The distributive property it just a compatibility condition between operations. If you have two operations it's logical to ask a condition that will aloud these operations to fit smoothly togheter, namely if you have an addition and a multiplication it's quite natural to ask that $$(a+b)v=av+bv.$$ It's clear this is not the only possible way to combine two operation, but it's quite natural. We could also not require they're compatible at all, but it's clear that the smooth combination of two different structures aloud the arising of wonderful properties (look at the compatibility request between the group structure togheter with the manifold structure that broght to the study of Lie Groups). So it's logical to impose a compatibility condition and study what happens when this condition is satisfied.

An extremely efficient way to see this specific issue of distributivity is to see it throught the relation between modules and representation, but I'm not sure if you're familiar with this language. If so I can edit the post explaining.


EDIT: I will explain how to see this compatibility using modules, just for completion sake. Modules are generalization of vectorial spaces where you have a ring instead of a scalar field (means you don't have multiplicative inverse on the scalar field), for our purpose you can think them just as vectorial space it will work out anyway. As you may understand, being a generalization of vectorial spaces, they're quite a very fundamental structure in mathematics. So believe me we are not talking about some kind of exotic forgotten and esoteric construction, we are just talking in a different language of something so basic that even include vector spaces as corollary.

I will give you the definition and then analyze where the distributivity part comes in. A module is a ring $R$ (which will be our scalar field) which acts over an abelian group $M$ which it will be called the module. The laws this action has to satisfy are these:

  1. $r\left(m+n\right)=rm+rn$;
  2. $r\left(sm\right)=\left(rs\right)m$;
  3. $\left(r+s\right)m=rm+sm$;
  4. $1m=m$.

Why did I say it's an efficient way to see distributivity acting?
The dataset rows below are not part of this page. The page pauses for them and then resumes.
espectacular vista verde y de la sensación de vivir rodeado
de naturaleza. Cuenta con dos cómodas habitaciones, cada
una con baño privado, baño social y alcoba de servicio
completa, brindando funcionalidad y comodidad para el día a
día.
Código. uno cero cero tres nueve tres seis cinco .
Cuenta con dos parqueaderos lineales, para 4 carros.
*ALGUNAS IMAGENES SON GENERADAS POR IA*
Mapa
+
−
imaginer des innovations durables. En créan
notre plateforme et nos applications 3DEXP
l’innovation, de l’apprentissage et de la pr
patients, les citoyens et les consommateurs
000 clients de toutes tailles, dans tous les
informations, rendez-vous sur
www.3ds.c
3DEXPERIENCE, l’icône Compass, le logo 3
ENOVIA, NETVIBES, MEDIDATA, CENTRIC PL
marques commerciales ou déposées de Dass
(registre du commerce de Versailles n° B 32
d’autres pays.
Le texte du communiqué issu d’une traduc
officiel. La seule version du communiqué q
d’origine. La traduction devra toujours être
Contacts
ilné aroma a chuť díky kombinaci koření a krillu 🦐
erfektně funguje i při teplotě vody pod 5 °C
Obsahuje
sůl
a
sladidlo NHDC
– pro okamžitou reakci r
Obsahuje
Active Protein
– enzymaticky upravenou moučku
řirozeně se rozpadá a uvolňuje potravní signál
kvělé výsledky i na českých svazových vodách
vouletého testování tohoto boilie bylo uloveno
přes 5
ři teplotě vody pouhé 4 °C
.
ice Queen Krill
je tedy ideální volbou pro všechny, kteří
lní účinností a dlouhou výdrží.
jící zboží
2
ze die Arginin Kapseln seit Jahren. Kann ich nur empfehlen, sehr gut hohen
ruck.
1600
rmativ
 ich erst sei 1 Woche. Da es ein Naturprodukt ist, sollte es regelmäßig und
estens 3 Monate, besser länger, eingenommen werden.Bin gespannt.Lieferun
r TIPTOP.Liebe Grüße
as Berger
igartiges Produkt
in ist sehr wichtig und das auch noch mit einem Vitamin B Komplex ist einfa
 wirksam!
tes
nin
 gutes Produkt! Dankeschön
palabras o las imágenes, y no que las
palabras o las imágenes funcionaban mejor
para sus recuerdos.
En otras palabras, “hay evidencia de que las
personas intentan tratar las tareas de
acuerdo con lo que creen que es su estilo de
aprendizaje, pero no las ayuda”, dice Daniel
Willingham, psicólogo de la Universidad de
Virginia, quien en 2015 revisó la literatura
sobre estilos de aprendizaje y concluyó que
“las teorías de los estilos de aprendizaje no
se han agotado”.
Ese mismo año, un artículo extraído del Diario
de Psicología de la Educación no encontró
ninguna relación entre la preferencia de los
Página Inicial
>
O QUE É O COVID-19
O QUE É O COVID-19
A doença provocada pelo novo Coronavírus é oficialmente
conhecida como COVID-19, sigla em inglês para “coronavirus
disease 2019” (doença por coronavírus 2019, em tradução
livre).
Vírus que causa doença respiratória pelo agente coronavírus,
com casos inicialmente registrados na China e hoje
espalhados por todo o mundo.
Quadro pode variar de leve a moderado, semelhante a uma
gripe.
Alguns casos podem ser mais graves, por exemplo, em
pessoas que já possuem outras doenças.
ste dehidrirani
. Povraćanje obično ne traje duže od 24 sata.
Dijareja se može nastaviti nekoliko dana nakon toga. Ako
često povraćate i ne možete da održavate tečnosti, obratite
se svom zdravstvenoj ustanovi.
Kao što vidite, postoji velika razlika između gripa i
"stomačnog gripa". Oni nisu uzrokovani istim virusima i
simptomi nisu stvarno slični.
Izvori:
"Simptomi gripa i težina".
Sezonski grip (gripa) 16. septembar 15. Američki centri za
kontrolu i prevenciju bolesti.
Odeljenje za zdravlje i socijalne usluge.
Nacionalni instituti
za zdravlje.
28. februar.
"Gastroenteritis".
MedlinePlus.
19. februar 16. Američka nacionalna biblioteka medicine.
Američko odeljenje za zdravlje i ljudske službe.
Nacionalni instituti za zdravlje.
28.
Because if you look closely here you have two distributivity relations (namely 1 and 3) and it result evident that these relations are compatibility relations between two different structures that are (the ring which is acting and the abelian group which will be the module). In other word it evidenciate the different roles of things that are in other examples usually identified togheter. Now to understand even better we can switch to representation notation evidenciating the action of an element of he ring to the element of the module, i.e. I will write $\rho(r)m$ instead of $rm$, i.e. $$\rho\left(r\right)m=rm.$$ Then you have the first relation $r\left(m+n\right)=rm+rn$ (which is the linearity condition in vectorial spaces) which will be $$\rho(r)(m+n)=\rho(r)m+\rho(r)n,$$ evidenciating this as a compatibility condition between the action of $R$ and the group operation on $M$. While the third condition $\left(r+s\right)m=rm+sm$ now is read $$\rho(r+s)(m) =\rho(r)(m)+\rho(s)(m),$$ which is just the request of the action being an homomorphism of abelian groups (you want to have somthing that in $M$ behaves like $R$). So as you can see this notation evidenciate the compatibility conditions between the two different structure that are underlined when you usually ask the distributive law. Unfortunately if you're not use to this language probably you won't appreciate the naturality of the construction.

One last thought to confuse you definitely: any ring $R$ can be thought as a module over itself, just as a complex line can be thought as a vectorial space of dimension 1 over the complex field. And that's exactly what you should think when you're thinking about distributive law. The thing is that in any ring there are two structure that are radically different (multiplicative and additive) and you're trying to glue them togheter. If you substitute the module $M$ with the ring itself $R$ and repeat the steps I've done you will notice the difference between these two structure and the compatibility conditions that you're asking in 1. and 3. that you usually request as distributivity law. It's clear that the whole thing here it's just illustrative since you tautologically already started with a ring, but it's pedagogical to illustrate the different role of the two parts of the structure.